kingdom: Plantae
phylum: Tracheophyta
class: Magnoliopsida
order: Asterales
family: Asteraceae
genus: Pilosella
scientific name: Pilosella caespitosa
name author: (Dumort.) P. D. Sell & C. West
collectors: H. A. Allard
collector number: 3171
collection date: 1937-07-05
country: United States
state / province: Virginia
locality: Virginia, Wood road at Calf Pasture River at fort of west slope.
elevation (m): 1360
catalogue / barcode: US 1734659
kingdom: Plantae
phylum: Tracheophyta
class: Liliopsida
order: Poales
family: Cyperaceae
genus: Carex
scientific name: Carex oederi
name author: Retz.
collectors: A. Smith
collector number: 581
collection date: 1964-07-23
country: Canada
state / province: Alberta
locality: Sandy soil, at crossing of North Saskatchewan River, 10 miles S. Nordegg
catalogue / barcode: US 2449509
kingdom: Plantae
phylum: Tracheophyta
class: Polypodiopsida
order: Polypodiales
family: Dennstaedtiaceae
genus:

____________

Problem description: Please render every line of the data above as a JSON list of strings, one string per line, with blank lines left out.

Worked answer:
[
  "kingdom: Plantae",
  "phylum: Tracheophyta",
  "class: Magnoliopsida",
  "order: Asterales",
  "family: Asteraceae",
  "genus: Pilosella",
  "scientific name: Pilosella caespitosa",
  "name author: (Dumort.) P. D. Sell & C. West",
  "collectors: H. A. Allard",
  "collector number: 3171",
  "collection date: 1937-07-05",
  "country: United States",
  "state / province: Virginia",
  "locality: Virginia, Wood road at Calf Pasture River at fort of west slope.",
  "elevation (m): 1360",
  "catalogue / barcode: US 1734659",
  "kingdom: Plantae",
  "phylum: Tracheophyta",
  "class: Liliopsida",
  "order: Poales",
  "family: Cyperaceae",
  "genus: Carex",
  "scientific name: Carex oederi",
  "name author: Retz.",
  "collectors: A. Smith",
  "collector number: 581",
  "collection date: 1964-07-23",
  "country: Canada",
  "state / province: Alberta",
  "locality: Sandy soil, at crossing of North Saskatchewan River, 10 miles S. Nordegg",
  "catalogue / barcode: US 2449509",
  "kingdom: Plantae",
  "phylum: Tracheophyta",
  "class: Polypodiopsida",
  "order: Polypodiales",
  "family: Dennstaedtiaceae",
  "genus:"
]